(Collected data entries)
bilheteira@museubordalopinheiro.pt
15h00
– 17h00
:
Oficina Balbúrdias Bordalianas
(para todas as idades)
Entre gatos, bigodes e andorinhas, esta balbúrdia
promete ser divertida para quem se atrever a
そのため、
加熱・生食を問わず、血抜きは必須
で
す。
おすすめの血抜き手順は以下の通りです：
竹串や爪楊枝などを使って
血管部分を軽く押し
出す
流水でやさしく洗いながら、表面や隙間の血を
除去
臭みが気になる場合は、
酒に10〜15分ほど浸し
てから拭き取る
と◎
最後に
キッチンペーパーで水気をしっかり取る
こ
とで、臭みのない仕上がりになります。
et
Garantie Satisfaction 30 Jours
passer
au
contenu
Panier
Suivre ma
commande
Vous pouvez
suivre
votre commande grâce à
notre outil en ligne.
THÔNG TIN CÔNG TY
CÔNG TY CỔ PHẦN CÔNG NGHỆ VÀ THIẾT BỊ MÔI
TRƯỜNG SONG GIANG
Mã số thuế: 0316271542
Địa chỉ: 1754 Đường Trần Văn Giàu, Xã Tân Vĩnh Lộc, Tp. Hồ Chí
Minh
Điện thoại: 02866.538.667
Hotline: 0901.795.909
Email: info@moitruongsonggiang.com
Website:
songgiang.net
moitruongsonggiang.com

...

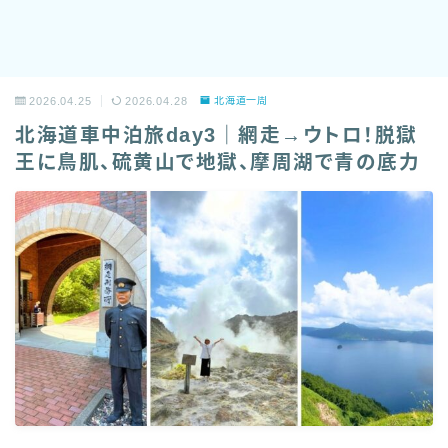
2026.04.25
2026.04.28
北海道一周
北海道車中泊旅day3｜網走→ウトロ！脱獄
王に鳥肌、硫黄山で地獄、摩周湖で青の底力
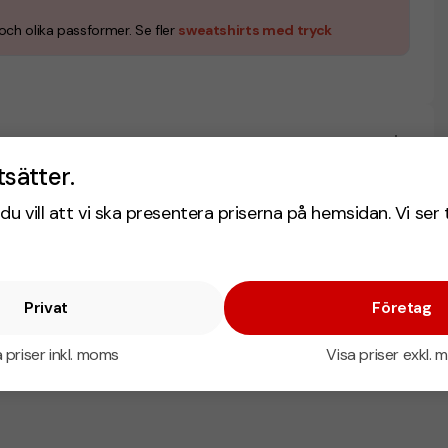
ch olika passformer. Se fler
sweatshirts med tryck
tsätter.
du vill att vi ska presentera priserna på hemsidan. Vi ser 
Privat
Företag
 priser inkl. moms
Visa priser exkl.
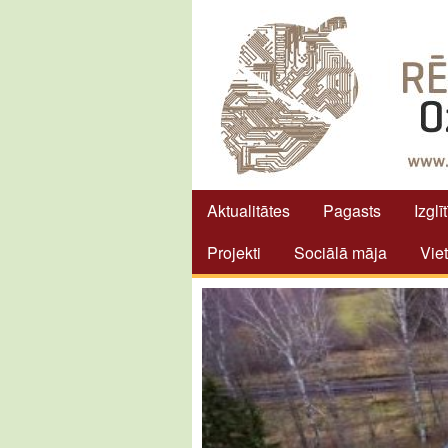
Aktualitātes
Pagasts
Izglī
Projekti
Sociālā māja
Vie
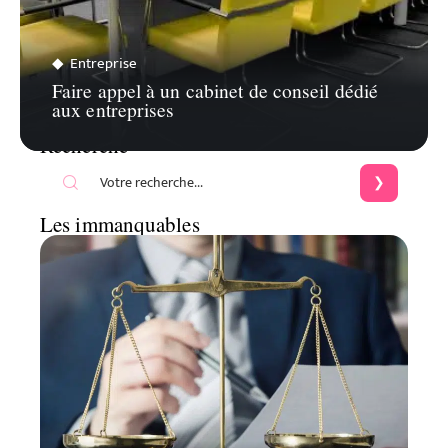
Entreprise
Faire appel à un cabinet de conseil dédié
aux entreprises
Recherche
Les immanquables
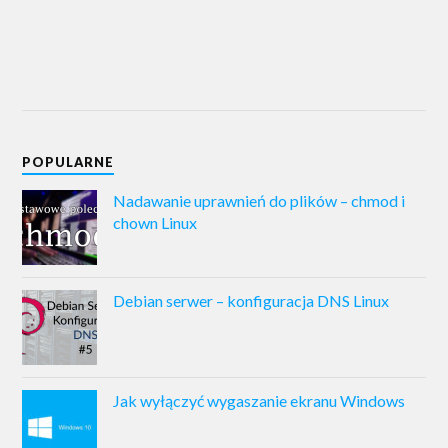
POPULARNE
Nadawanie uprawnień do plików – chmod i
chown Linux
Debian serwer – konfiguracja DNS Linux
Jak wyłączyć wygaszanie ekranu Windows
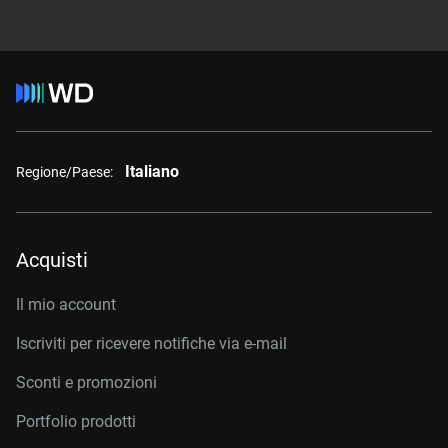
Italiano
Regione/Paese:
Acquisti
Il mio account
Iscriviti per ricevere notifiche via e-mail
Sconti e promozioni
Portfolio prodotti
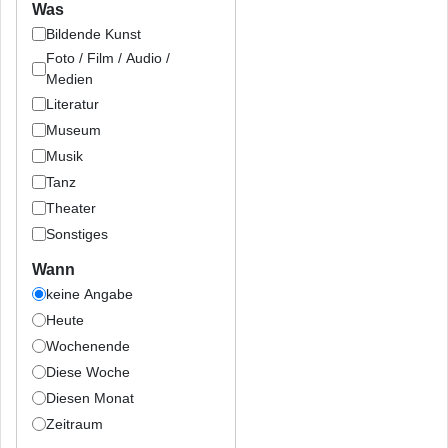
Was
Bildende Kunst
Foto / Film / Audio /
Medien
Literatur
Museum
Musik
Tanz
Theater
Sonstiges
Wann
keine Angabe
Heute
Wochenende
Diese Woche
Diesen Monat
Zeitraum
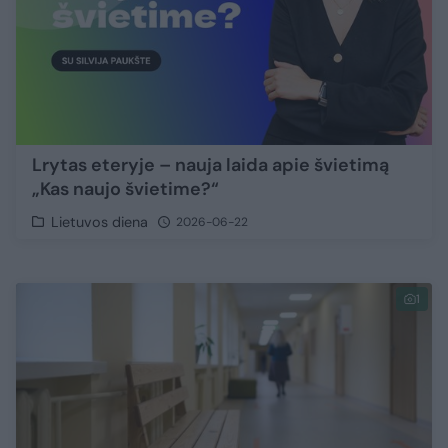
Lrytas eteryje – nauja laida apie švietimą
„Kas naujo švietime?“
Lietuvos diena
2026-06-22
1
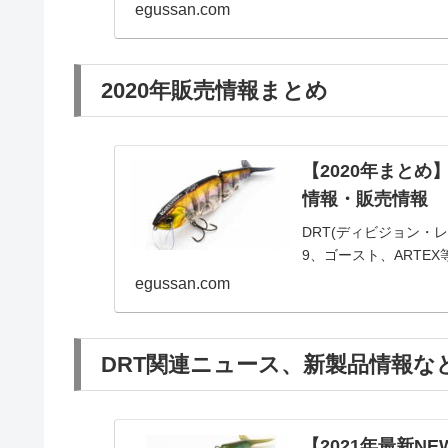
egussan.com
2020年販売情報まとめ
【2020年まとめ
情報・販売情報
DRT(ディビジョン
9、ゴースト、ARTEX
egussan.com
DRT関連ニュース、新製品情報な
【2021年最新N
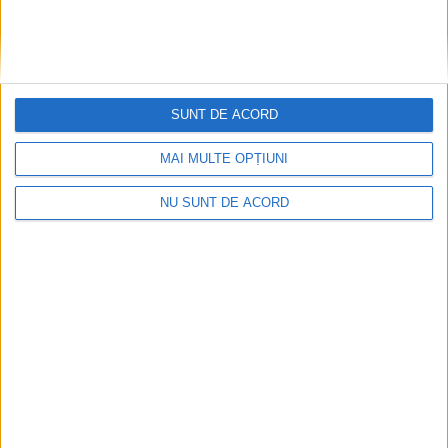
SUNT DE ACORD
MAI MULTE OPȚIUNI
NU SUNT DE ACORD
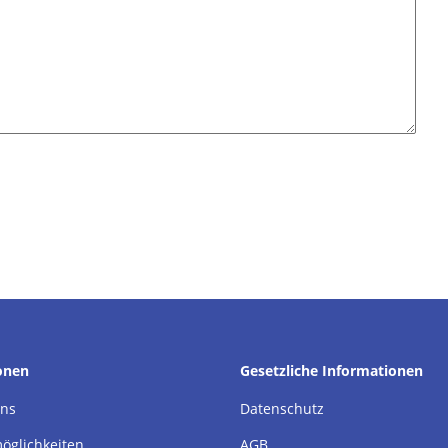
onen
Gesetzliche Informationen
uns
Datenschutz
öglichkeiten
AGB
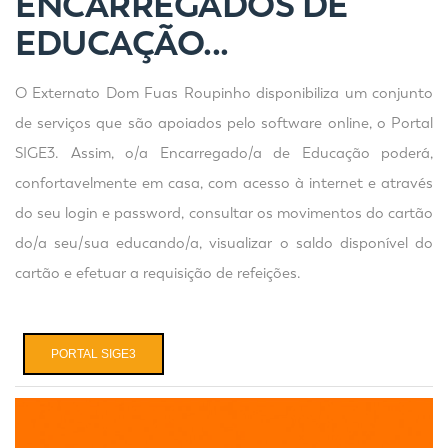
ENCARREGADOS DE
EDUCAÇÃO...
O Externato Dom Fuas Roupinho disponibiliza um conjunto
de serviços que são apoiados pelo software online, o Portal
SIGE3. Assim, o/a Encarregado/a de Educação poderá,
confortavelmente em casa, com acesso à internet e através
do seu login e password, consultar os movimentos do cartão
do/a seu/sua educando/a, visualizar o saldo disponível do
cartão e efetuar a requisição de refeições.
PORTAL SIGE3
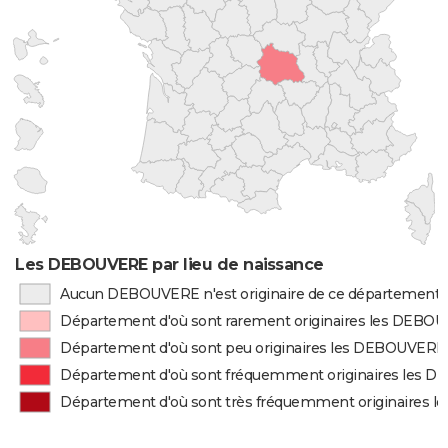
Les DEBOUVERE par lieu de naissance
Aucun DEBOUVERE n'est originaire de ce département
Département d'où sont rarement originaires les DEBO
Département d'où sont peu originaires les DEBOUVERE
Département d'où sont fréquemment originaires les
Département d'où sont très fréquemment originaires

---

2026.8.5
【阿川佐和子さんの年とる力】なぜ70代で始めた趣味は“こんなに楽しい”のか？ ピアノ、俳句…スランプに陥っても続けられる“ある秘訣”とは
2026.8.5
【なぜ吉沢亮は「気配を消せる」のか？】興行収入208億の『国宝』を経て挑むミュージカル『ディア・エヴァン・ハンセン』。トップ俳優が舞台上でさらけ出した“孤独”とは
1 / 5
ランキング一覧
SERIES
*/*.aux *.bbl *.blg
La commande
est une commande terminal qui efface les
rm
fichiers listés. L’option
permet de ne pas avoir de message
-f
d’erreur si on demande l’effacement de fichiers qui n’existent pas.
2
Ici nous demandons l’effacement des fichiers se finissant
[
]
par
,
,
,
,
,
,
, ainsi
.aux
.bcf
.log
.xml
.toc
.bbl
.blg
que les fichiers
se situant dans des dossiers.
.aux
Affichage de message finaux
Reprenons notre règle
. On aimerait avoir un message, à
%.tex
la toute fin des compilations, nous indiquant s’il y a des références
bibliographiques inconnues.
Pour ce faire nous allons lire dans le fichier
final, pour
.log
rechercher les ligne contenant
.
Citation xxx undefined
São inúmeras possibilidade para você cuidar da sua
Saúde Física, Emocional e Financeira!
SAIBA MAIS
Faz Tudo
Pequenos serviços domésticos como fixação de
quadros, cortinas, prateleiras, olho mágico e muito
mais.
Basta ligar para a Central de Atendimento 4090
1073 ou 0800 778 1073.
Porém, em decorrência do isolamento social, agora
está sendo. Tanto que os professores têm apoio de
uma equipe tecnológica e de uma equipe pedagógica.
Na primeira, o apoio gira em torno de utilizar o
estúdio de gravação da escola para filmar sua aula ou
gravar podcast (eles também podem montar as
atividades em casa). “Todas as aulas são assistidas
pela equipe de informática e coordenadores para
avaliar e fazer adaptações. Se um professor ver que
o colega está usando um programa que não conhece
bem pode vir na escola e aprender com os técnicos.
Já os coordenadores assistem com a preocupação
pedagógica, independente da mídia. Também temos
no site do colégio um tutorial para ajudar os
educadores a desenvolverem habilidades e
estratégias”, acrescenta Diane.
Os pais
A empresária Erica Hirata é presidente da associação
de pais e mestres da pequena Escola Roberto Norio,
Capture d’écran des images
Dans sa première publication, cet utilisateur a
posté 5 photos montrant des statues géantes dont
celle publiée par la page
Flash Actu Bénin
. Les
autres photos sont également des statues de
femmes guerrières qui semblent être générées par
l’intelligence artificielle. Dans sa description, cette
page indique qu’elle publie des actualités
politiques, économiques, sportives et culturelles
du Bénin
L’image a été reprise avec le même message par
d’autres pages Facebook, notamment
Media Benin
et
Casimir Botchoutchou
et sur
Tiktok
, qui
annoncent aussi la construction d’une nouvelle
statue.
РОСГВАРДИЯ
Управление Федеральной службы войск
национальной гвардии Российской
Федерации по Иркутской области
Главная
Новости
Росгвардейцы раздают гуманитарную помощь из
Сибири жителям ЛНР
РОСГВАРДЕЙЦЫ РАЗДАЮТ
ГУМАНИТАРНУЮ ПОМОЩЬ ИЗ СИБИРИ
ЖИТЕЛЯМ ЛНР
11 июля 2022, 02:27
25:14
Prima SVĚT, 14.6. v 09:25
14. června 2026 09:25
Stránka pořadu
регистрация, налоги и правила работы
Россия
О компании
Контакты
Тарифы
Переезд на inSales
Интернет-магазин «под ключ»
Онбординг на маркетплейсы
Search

▶ WHAT YOU SHOULD DO
Please work out how many lines above contain the string "moitruongsonggiang", and reply with that number alone.

▶ ANSWER TO THIS PROBLEM
2